A novel nomogram and risk classification system based on inflammatory and immune indicators for predicting prognosis of pancreatic cancer patients with liver metastases

Cancer Med. 2023 Sep;12(18):18622-18632. doi: 10.1002/cam4.6471. Epub 2023 Aug 27.

Abstract

Background: The study determined to construct a novel predictive nomogram to access the prognosis of pancreatic cancer patients with liver metastases (PCLM).

Methods: Medical records included clinical and laboratory variables were collected. The patients were randomly divided into training and validation cohort. First, in the training cohort, the optimal cutoff value of SII, PNI, NLR, PLR were obtained. Then the survival analysis evaluated the effects of above indices on OS. Next, univariate and multivariate analyses were used to identify the independent factors of OS. Moreover, a nomogram was constructed based on LASSO cox analysis. Additionally, the predictive efficacy of the nomogram was evaluated by ROC curve and calibration curve in the training and validation cohort. Finally, a risk stratification system based on the nomogram was performed.
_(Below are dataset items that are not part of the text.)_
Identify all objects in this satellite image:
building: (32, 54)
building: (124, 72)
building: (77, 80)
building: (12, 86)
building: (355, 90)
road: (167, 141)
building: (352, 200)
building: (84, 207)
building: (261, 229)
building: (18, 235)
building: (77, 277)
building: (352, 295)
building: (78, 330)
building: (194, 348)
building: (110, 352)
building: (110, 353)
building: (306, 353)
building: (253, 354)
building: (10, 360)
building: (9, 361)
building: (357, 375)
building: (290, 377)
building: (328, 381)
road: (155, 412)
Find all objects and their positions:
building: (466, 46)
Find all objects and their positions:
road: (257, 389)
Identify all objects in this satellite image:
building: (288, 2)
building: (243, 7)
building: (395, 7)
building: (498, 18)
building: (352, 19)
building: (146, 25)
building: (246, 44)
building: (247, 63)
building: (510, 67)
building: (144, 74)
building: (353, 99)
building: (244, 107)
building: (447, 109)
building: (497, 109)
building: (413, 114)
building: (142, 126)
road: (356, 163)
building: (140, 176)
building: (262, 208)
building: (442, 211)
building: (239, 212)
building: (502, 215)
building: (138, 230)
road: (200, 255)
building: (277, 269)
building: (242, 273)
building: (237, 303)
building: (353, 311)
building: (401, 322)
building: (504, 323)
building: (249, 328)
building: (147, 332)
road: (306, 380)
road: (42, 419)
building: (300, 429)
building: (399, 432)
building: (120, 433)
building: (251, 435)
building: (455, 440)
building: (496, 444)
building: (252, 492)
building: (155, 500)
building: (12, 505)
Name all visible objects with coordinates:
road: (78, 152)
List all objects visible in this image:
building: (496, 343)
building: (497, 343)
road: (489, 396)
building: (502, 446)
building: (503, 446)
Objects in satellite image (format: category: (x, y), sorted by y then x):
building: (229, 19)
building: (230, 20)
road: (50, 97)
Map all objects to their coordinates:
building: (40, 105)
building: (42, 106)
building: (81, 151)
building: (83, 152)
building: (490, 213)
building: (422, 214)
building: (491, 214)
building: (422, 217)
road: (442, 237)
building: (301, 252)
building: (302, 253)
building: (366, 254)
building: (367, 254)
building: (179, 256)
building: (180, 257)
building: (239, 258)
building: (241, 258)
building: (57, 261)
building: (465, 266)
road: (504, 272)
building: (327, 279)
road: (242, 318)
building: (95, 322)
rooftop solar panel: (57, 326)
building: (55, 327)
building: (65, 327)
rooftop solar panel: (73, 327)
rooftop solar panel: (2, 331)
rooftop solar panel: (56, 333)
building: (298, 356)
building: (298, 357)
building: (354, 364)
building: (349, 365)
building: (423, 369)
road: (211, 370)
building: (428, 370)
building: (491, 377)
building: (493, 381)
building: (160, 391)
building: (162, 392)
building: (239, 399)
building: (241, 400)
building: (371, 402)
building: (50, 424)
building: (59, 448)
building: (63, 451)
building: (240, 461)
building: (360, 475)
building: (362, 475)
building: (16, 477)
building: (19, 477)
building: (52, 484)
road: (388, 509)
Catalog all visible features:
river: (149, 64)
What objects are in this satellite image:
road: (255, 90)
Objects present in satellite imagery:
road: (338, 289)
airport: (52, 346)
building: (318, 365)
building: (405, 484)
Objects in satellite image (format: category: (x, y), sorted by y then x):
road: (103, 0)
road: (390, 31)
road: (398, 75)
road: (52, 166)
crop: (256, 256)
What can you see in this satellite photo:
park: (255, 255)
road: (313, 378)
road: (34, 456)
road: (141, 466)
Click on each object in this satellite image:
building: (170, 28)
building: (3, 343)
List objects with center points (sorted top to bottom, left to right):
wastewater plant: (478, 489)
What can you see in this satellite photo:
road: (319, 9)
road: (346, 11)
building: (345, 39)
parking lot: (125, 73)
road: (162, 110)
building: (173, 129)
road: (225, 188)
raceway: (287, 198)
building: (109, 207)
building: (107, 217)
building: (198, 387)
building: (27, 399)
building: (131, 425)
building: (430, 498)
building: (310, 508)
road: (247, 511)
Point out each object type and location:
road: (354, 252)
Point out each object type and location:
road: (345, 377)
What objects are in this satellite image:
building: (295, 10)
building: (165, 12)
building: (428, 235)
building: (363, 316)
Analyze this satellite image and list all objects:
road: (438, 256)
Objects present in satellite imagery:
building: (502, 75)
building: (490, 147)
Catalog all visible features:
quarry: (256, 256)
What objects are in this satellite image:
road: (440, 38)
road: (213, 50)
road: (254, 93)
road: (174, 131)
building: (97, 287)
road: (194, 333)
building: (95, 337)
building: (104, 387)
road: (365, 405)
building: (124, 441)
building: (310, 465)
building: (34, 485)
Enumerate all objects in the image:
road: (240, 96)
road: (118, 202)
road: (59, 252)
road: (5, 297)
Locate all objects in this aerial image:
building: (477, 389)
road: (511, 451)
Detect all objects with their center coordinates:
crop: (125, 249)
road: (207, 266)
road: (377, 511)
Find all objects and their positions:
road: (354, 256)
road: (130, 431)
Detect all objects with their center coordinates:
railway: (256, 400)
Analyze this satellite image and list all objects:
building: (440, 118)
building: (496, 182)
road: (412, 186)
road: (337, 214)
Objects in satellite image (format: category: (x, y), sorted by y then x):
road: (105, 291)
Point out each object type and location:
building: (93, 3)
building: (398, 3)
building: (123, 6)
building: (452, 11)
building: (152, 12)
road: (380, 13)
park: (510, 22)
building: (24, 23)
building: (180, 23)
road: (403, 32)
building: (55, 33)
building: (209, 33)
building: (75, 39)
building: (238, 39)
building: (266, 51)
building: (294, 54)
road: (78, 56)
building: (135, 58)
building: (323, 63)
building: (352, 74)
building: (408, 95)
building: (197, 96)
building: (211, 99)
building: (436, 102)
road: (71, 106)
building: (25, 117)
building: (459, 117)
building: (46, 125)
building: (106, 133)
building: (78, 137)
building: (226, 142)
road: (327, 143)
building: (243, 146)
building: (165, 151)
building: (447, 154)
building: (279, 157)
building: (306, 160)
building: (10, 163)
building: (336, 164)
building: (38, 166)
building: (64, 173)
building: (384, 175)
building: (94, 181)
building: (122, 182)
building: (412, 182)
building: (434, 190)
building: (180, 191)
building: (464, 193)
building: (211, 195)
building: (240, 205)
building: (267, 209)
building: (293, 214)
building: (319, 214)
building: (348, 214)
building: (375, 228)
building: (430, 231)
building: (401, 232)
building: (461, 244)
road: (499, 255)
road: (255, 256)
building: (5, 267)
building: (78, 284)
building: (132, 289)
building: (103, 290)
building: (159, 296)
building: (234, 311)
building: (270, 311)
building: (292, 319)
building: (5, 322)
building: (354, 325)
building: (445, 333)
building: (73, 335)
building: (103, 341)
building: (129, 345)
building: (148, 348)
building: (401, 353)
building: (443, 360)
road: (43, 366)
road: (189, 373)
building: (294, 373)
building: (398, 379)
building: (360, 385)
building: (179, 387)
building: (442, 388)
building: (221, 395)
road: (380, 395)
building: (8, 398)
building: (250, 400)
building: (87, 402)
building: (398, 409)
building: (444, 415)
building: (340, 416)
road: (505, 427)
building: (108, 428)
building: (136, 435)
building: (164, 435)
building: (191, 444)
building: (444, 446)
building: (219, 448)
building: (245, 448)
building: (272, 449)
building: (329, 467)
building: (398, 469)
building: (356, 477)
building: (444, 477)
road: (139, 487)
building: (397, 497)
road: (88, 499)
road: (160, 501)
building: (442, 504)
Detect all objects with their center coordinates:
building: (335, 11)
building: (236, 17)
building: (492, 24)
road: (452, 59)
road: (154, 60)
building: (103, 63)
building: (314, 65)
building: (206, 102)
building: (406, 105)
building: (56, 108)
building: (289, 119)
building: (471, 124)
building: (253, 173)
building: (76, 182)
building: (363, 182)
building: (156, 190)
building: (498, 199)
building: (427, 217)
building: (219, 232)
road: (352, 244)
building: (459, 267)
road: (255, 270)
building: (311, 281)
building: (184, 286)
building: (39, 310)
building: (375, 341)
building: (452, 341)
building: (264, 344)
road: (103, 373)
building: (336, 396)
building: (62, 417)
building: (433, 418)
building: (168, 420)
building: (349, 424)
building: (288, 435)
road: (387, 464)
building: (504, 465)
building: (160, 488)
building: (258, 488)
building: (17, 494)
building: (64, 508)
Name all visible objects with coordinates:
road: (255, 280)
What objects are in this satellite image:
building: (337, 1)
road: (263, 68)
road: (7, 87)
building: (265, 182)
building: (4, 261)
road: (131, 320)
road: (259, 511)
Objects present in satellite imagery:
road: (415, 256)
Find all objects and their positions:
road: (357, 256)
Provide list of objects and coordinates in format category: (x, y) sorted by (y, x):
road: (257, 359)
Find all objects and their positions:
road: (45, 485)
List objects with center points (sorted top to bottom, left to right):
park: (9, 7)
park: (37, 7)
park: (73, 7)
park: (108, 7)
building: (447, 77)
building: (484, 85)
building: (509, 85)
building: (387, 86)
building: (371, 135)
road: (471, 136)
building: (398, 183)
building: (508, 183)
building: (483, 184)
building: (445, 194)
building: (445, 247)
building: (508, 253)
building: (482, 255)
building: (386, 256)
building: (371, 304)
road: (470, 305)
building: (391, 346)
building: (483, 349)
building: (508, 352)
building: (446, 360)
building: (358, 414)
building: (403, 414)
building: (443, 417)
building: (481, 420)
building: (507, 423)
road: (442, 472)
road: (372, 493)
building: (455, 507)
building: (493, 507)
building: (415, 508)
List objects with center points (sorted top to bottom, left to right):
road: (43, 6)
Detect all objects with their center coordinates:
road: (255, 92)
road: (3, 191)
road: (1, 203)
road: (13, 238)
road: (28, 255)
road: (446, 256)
Results: A total of 472 PCLM patients were enrolled in the study. The optimal cutoff values of SII, PNI, PLR and NLR were 372, 43.6, 285.7143 and 1.48, respectively. By combing SII and PNI, named coSII-PNI, we divided the patients into three groups. The Kaplan-Meier curves demonstrated above indices were correlated with OS. Univariate and multivariate analyses found the independent prognostic factors of OS. Through LASSO cox analysis, coSII-PNI, PNI, NLR, CA199, CEA, chemotherapy and gender were used to construct the nomogram. Lastly, the ROC curve and calibration curve demonstrated that the nomogram can predict prognosis of PCLM patients. Significant differences were observed between high and low groups.

Conclusions: The nomogram based on immune, inflammation, nutritional status and other clinical factors can accurately predict OS of PCLM patients.

Keywords: liver metastases; nomogram; pancreatic cancer; risk stratification system.